Monday, 20 June 2011

Generation X and Y uncovered

I admit I was only ever vaguely aware of the Generation X and Generation Y debate...

...And it was only when my colleague John kept referring to it in that knowing way that people “in the know” do when they know you’re not – in the know that is - that I felt inclined to take a closer look.  With many original opinions claimed on the subject the most readable explanation was an article by Jo Jackson.
Jo brings opinion up to date and introduces Generation Z - born post 1995 - and of course as happens with these social profiling questions the first thing I wanted to know is where I fitted in? Well it obviously wouldn’t be “X” or “Y” I knew that much about it. “Boomer” seemed a fair bet - what with the 60’s and all that. But I certainly wasn’t prepared for the shock  I got on discovering I was a “Veteran!!”  Yep – post war cohort born 1928 to 1945 - surely not? And as I read on...  “disciplined ...respect for law and order ….comfortable with command management style” confirmed it -yes that’s me all right.

But hold a second - “optimistic, ambitious and loyal ….job status conscious.” Yes, that’s me too - and that’s your Baby Boomer. OK I'm happy now - I’m on the cusp.

Generation Y
Even if unread on the subject you won't have escaped the Generation X and Y effect if you’ve been in any kind of communication or relationship oriented career, had kids, or paid attention to the world around you as you grew up.
Certainly as a know-it-all 15 year old I had different values and opinions to my dad, my schoolteacher, the caretaker who “policed” the flats where we lived, and practically everyone remotely connected with authority – which was anyone more than 5 years older than me. And together with my mates I insured those differences were always recognised by talking in an alternative language designed to confuse and exclude our elders.
Then when I was a 20 year old I experienced the second phase - Next Generation Reversed Perspective. It was the Beatle's Christmas Concert at the Hammersmith Odeon. We'd taken two 15 year olds - and overhearing them chatting about the upcoming acts I realised they were talking in a language that now excluded me!  It got worse when they gasped in disbelief on reading that one of their heroes  "was 21!!" I gulped in dismay - realising that I was now officially past it.
Get to the point please...

Winding forward to my 40's I then remember working with a former boss and mentor - he'd always been a role model for his directness and fluency with words - and hearing his "anarchic" young team agreeing "he'd always use ten words when three would do!"
And then only last week Holly was telling me "Gran-dad ...I'd love to hear the end of your story ...but I must get on!" Bless her.

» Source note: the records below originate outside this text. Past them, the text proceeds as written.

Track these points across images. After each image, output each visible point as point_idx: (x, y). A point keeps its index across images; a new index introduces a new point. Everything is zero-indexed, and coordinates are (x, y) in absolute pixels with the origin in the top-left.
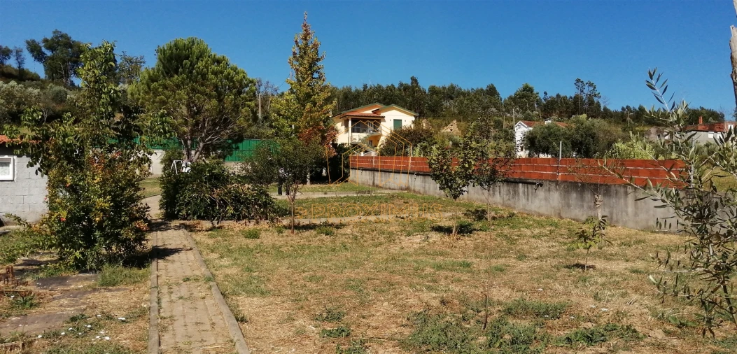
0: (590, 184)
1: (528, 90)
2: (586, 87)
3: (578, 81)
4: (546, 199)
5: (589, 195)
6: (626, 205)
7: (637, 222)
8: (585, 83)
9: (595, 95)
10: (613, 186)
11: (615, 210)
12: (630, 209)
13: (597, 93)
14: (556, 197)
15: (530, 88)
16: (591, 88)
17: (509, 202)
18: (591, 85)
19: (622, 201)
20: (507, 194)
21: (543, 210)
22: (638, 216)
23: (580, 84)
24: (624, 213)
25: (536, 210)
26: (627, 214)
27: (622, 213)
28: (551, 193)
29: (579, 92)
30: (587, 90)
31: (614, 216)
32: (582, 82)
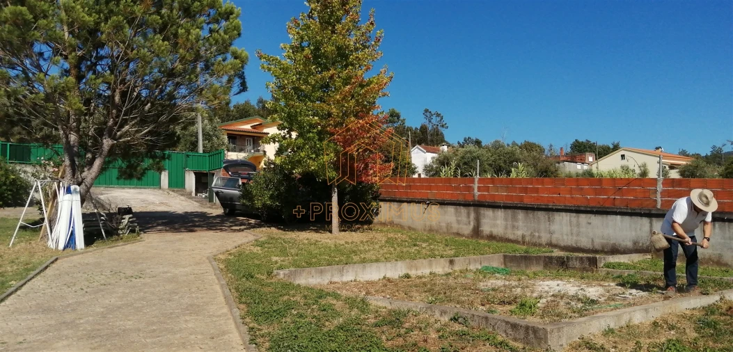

So inter-generation dialogue has always been an issue.  But it certainly is more conspicuous now because of mobile communication technology and social networks. But they haven't caused the problem. They've certainly encouraged a new alternative language of phonetics and shorthand - things need to be said quicker as Holly points out.

Keep out - Generation Y only

But it's not just about brevity. The  "Y" and "Z's" really love their 'phones and facebook.  They provide peer acceptance, empowerment and inclusiveness - all huge issues in a coming-of-age generation.  And issues that in turn influence and shape values, beliefs, needs and opinions - shepherding individual belief systems into the strongly defined group identities we now see.
As anyone in communications knows it's the belief system that lies at the heart of choices and decisions that we make.  So as we strive for hearts and minds - tailoring the message for the distinctive groups ...and getting it across in a minimum of words seems a pretty essential strategy.

But inclusiveness has an exclusive side to it as far as outsiders are concerned - and as brand managers and employee engagement managers rush to embrace social media they need to ensure there is congruence between message and messenger - or else the audience won't let them in.
Listening to a "Generation X going on Vet"  talking about his "wicked apps" is more likely to prompt thoughts of disco dad rather than garner attention and create rapport with this generation.